Le défi « logistique » est essentiel pour que le Pérou puisse exploiter pleinement son potentiel commercial au Moyen-Orient, une région où les opportunités d'investissement dans le pays andin sont également « très attractives », a déclaré le ministre des Affaires étrangères Elmer Schialer.
Dans une interview accordée à EFE depuis Riyad, le responsable a résumé sa tournée de cinq jours dans la région, qui l'a conduit au Qatar, aux Émirats arabes unis, au Koweït et en Arabie saoudite. Il a rendu visite à des gouvernements, à des chefs d’entreprise et à des fonds souverains pour démontrer la volonté du Pérou d’attirer des capitaux et des partenaires commerciaux dans une région du monde qui « ne bénéficiait pas de la priorité nécessaire ».

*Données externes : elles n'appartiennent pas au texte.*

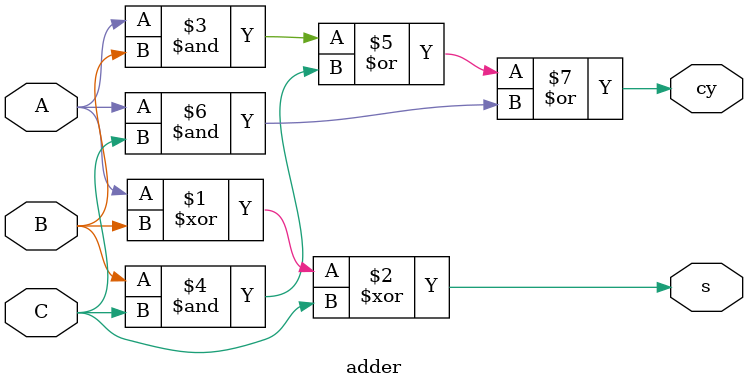
<source format=v>
`timescale 1ns / 1ps

module adder(s,cy,A,B,C);

  input A,B,C;
  output s,cy;
  
assign s= A ^ B ^ C;
assign cy= (A&B)|(B&C)|(A&C);

endmodule

</source>
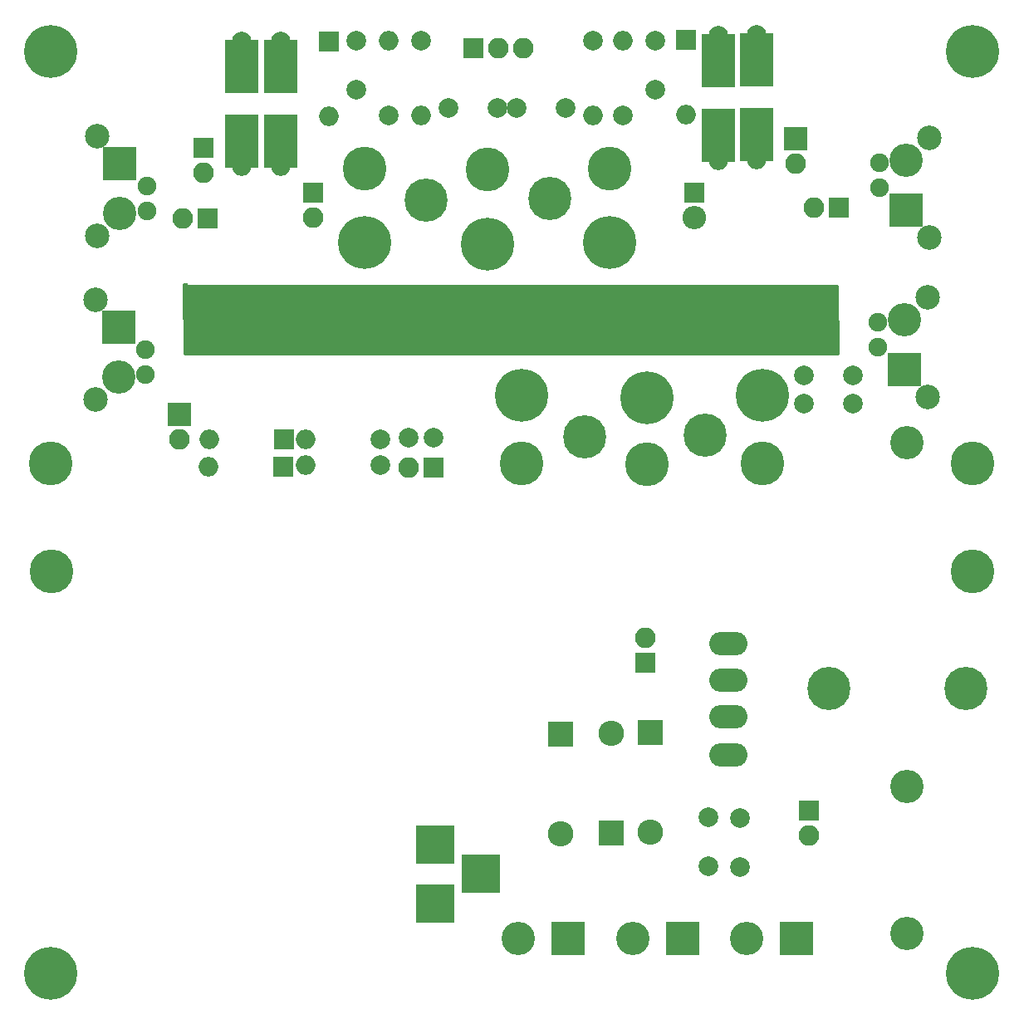
<source format=gbr>
G04 #@! TF.FileFunction,Soldermask,Top*
%FSLAX46Y46*%
G04 Gerber Fmt 4.6, Leading zero omitted, Abs format (unit mm)*
G04 Created by KiCad (PCBNEW 4.0.7) date 03/16/19 10:05:14*
%MOMM*%
%LPD*%
G01*
G04 APERTURE LIST*
%ADD10C,0.100000*%
%ADD11C,1.900000*%
%ADD12C,2.500000*%
%ADD13R,3.400000X3.400000*%
%ADD14C,3.400000*%
%ADD15C,2.000000*%
%ADD16O,2.000000X2.000000*%
%ADD17R,3.400000X5.400000*%
%ADD18C,4.464000*%
%ADD19C,5.400000*%
%ADD20C,4.400000*%
%ADD21R,2.100000X2.100000*%
%ADD22O,2.100000X2.100000*%
%ADD23R,2.000000X2.000000*%
%ADD24R,2.400000X2.400000*%
%ADD25O,2.400000X2.400000*%
%ADD26R,2.600000X2.600000*%
%ADD27O,2.600000X2.600000*%
%ADD28O,3.900000X2.400000*%
%ADD29R,3.900000X3.900000*%
%ADD30C,0.254000*%
G04 APERTURE END LIST*
D10*
D11*
X52766000Y-56769000D03*
X52766000Y-59309000D03*
D12*
X47686000Y-61849000D03*
X47686000Y-51689000D03*
D13*
X50038000Y-54483000D03*
D14*
X50038000Y-59563000D03*
D13*
X95758000Y-133477000D03*
D14*
X90678000Y-133477000D03*
D15*
X111023400Y-41414700D03*
D16*
X111023400Y-54114700D03*
D17*
X111023400Y-43954700D03*
X111023400Y-51574700D03*
D18*
X100000000Y-55000000D03*
D19*
X75000000Y-62500000D03*
D20*
X81216500Y-58229500D03*
D19*
X91008000Y-78064000D03*
D20*
X97409000Y-82296000D03*
D19*
X100000000Y-62500000D03*
D20*
X93853000Y-58039000D03*
D19*
X115508000Y-78064000D03*
D20*
X109728000Y-82169000D03*
D18*
X75000000Y-55000000D03*
X91008000Y-85064000D03*
D19*
X43000000Y-43000000D03*
X137000000Y-43000000D03*
X43000000Y-137000000D03*
X137000000Y-137000000D03*
D18*
X115508000Y-85064000D03*
X87515700Y-55029100D03*
D19*
X87477600Y-62687200D03*
X103733600Y-78384400D03*
D18*
X103759000Y-85090000D03*
D15*
X74168000Y-41910000D03*
X74168000Y-46910000D03*
X83566000Y-48768000D03*
X88566000Y-48768000D03*
X104648000Y-41910000D03*
X104648000Y-46910000D03*
X95504000Y-48768000D03*
X90504000Y-48768000D03*
D21*
X86106000Y-42672000D03*
D22*
X88646000Y-42672000D03*
X91186000Y-42672000D03*
D15*
X77470000Y-49530000D03*
D16*
X77470000Y-41910000D03*
D15*
X80772000Y-41910000D03*
D16*
X80772000Y-49530000D03*
D15*
X101346000Y-49530000D03*
D16*
X101346000Y-41910000D03*
D15*
X98298000Y-41910000D03*
D16*
X98298000Y-49530000D03*
D23*
X71323200Y-42062400D03*
D16*
X71323200Y-49682400D03*
D23*
X107746800Y-41833800D03*
D16*
X107746800Y-49453800D03*
D21*
X58547000Y-52832000D03*
D22*
X58547000Y-55372000D03*
D24*
X118935500Y-51943000D03*
D22*
X118935500Y-54483000D03*
D24*
X56134000Y-80010000D03*
D22*
X56134000Y-82550000D03*
D21*
X82042000Y-85471000D03*
D22*
X79502000Y-85471000D03*
D15*
X76581000Y-85217000D03*
D16*
X68961000Y-85217000D03*
D23*
X66802000Y-82550000D03*
D16*
X59182000Y-82550000D03*
D23*
X66675000Y-85344000D03*
D16*
X59055000Y-85344000D03*
D15*
X79502000Y-82423000D03*
X82002000Y-82423000D03*
X76581000Y-82550000D03*
D16*
X68961000Y-82550000D03*
D21*
X69735700Y-57416700D03*
D22*
X69735700Y-59956700D03*
D21*
X108597700Y-57467500D03*
D25*
X108597700Y-60007500D03*
D15*
X114947700Y-41338500D03*
D16*
X114947700Y-54038500D03*
D17*
X114947700Y-43878500D03*
X114947700Y-51498500D03*
D15*
X66446400Y-42024300D03*
D16*
X66446400Y-54724300D03*
D17*
X66446400Y-44564300D03*
X66446400Y-52184300D03*
D15*
X62484000Y-41986200D03*
D16*
X62484000Y-54686200D03*
D17*
X62484000Y-44526200D03*
X62484000Y-52146200D03*
D13*
X118999000Y-133477000D03*
D14*
X113919000Y-133477000D03*
D15*
X119773700Y-76060300D03*
X124773700Y-76060300D03*
X119773700Y-78955900D03*
X124773700Y-78955900D03*
X110045500Y-126111000D03*
X110045500Y-121111000D03*
X113284000Y-126174500D03*
X113284000Y-121174500D03*
D13*
X107442000Y-133477000D03*
D14*
X102362000Y-133477000D03*
D21*
X103568500Y-105346500D03*
D22*
X103568500Y-102806500D03*
D26*
X104076500Y-112458500D03*
D27*
X104076500Y-122618500D03*
D26*
X94996000Y-112649000D03*
D27*
X94996000Y-122809000D03*
D26*
X100139500Y-122682000D03*
D27*
X100139500Y-112522000D03*
D28*
X112077500Y-110843000D03*
X112077500Y-114793000D03*
X112077500Y-107093000D03*
X112077500Y-103393000D03*
D29*
X82169000Y-123888500D03*
X82169000Y-129888500D03*
X86869000Y-126888500D03*
D21*
X120269000Y-120396000D03*
D22*
X120269000Y-122936000D03*
D14*
X130302000Y-117950000D03*
X130302000Y-132950000D03*
X130302000Y-82950000D03*
D20*
X122302000Y-107950000D03*
X136302000Y-107950000D03*
D11*
X52639000Y-73406000D03*
X52639000Y-75946000D03*
D12*
X47559000Y-78486000D03*
X47559000Y-68326000D03*
D13*
X49911000Y-71120000D03*
D14*
X49911000Y-76200000D03*
D11*
X127447000Y-56896000D03*
X127447000Y-54356000D03*
D12*
X132527000Y-51816000D03*
X132527000Y-61976000D03*
D13*
X130175000Y-59182000D03*
D14*
X130175000Y-54102000D03*
D11*
X127320000Y-73152000D03*
X127320000Y-70612000D03*
D12*
X132400000Y-68072000D03*
X132400000Y-78232000D03*
D13*
X130048000Y-75438000D03*
D14*
X130048000Y-70358000D03*
D18*
X137000000Y-85000000D03*
X43000000Y-85000000D03*
X43053000Y-96012000D03*
X137000000Y-96000000D03*
D21*
X58991500Y-60071000D03*
D22*
X56451500Y-60071000D03*
D21*
X123317000Y-58928000D03*
D22*
X120777000Y-58928000D03*
D30*
G36*
X56824686Y-66811490D02*
X56847881Y-66856250D01*
X56886663Y-66888459D01*
X56946800Y-66903600D01*
X123140970Y-66903600D01*
X123239006Y-73888600D01*
X56639417Y-73888600D01*
X56492236Y-66725800D01*
X56800203Y-66725800D01*
X56824686Y-66811490D01*
X56824686Y-66811490D01*
G37*
X56824686Y-66811490D02*
X56847881Y-66856250D01*
X56886663Y-66888459D01*
X56946800Y-66903600D01*
X123140970Y-66903600D01*
X123239006Y-73888600D01*
X56639417Y-73888600D01*
X56492236Y-66725800D01*
X56800203Y-66725800D01*
X56824686Y-66811490D01*
M02*

</source>
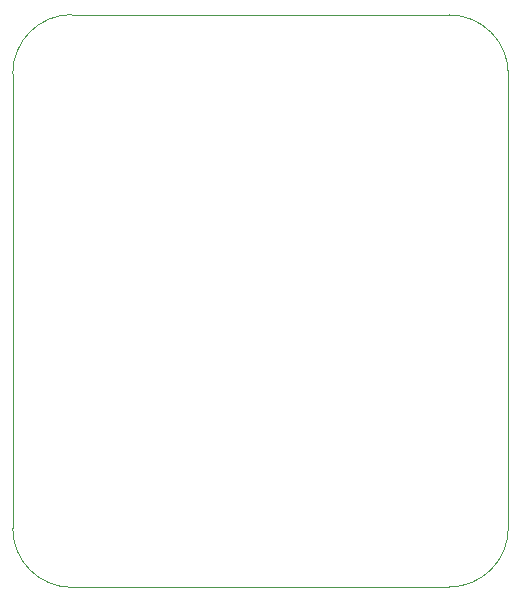
<source format=gbr>
%TF.GenerationSoftware,KiCad,Pcbnew,8.0.5*%
%TF.CreationDate,2024-12-26T12:48:10+03:00*%
%TF.ProjectId,LDR_Project,4c44525f-5072-46f6-9a65-63742e6b6963,rev?*%
%TF.SameCoordinates,Original*%
%TF.FileFunction,Profile,NP*%
%FSLAX46Y46*%
G04 Gerber Fmt 4.6, Leading zero omitted, Abs format (unit mm)*
G04 Created by KiCad (PCBNEW 8.0.5) date 2024-12-26 12:48:10*
%MOMM*%
%LPD*%
G01*
G04 APERTURE LIST*
%TA.AperFunction,Profile*%
%ADD10C,0.050000*%
%TD*%
G04 APERTURE END LIST*
D10*
X147464466Y-60535534D02*
G75*
G02*
X152464466Y-65535534I34J-4999966D01*
G01*
X110500000Y-65500000D02*
X110500000Y-104000000D01*
X115500000Y-109000000D02*
G75*
G02*
X110500000Y-104000000I0J5000000D01*
G01*
X152464466Y-65535534D02*
X152464466Y-103964466D01*
X152464466Y-103964466D02*
G75*
G02*
X147464466Y-108964466I-4999966J-34D01*
G01*
X110500000Y-65500000D02*
G75*
G02*
X115500000Y-60500000I5000000J0D01*
G01*
X115500000Y-60500000D02*
X147464466Y-60535534D01*
X115500000Y-109000000D02*
X147464466Y-108964466D01*
M02*

</source>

Il a reconnu « l'intérêt et l'attractivité » que ces quatre pays représentent pour le Pérou et a déclaré avoir découvert « avec grand plaisir » que le Pérou « est également très attractif pour eux », avec son portefeuille d'investissement de plusieurs milliards de dollars dans l'énergie et les mines et son agro-industrie florissante, qui peut pénétrer un marché qui importe « 70.000 milliards de dollars par an en produits alimentaires ».
Il a indiqué que la visite, la première dans cette région d'un ministre péruvien des Affaires étrangères depuis plus d'une décennie, visait à donner un « contenu concret et hautement opérationnel » aux relations bilatérales avec les pays arabes du Golfe Persique, où l'aspect « économique » est clairement fondamental, avec l'aspect commercial centré sur l'agroalimentaire et l'aspect investissement sur la levée de capitaux pour les secteurs de l'énergie et des mines.
logistique
Dans ce contexte, il a souligné que le « défi commun » à relever est la logistique nécessaire pour que les aliments frais et surgelés en provenance du Pérou atteignent ces marchés, ce qui ne peut pas être « un problème ».
« Nous n'avons enregistré que 11.7 millions de dollars de ventes dans la région […] Le problème [pour améliorer ces chiffres] ne peut pas être logistique. Notre principal client est la Chine ; nous leur vendons tout, et il existe déjà un système parfait pour livrer les denrées périssables à temps. Si nous pouvons atteindre la Chine, il n'est pas impossible de venir ici depuis le Pérou », a-t-il déclaré.
Il a noté qu'il existe déjà des accords de services aériens avec le Qatar et le Koweït, et a déclaré qu'il espérait que d'autres verraient bientôt le jour avec les Émirats et l'Arabie saoudite.
En fait, la promotion des accords de services aériens était essentielle à ce voyage, afin « d’établir le cadre institutionnel nécessaire pour évaluer commercialement comment atteindre le Pérou plus efficacement ».
« L'activité de Qatar Airways sur ses vols vers le Brésil est axée sur le fret, pas sur les passagers. C'est ce que nous devons générer (pour prolonger la ligne vers Lima). Si nous pouvons garantir ce qu'on appelle la sécurité alimentaire avec nos amis du Golfe, l'avion est en réalité l'outil logistique par excellence », a-t-il souligné.